In the data below, which lines contain "buttons"? List them by copying each one.

Information shown:
_ _ _ _ _
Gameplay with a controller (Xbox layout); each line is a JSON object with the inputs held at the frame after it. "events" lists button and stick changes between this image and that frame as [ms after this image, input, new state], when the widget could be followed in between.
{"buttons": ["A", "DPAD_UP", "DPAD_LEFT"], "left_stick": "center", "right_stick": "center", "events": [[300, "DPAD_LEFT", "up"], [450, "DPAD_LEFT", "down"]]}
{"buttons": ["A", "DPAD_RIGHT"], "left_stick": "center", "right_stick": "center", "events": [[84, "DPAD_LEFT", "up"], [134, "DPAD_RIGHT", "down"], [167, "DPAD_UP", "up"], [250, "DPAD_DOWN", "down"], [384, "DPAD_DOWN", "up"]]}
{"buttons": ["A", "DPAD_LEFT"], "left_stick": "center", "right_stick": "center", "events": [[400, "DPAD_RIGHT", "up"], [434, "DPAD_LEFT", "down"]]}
_ _ _ _ _
Solution to the problem:
{"buttons": ["A", "DPAD_UP", "DPAD_LEFT"], "left_stick": "center", "right_stick": "center", "events": [[300, "DPAD_LEFT", "up"], [450, "DPAD_LEFT", "down"]]}
{"buttons": ["A", "DPAD_RIGHT"], "left_stick": "center", "right_stick": "center", "events": [[84, "DPAD_LEFT", "up"], [134, "DPAD_RIGHT", "down"], [167, "DPAD_UP", "up"], [250, "DPAD_DOWN", "down"], [384, "DPAD_DOWN", "up"]]}
{"buttons": ["A", "DPAD_LEFT"], "left_stick": "center", "right_stick": "center", "events": [[400, "DPAD_RIGHT", "up"], [434, "DPAD_LEFT", "down"]]}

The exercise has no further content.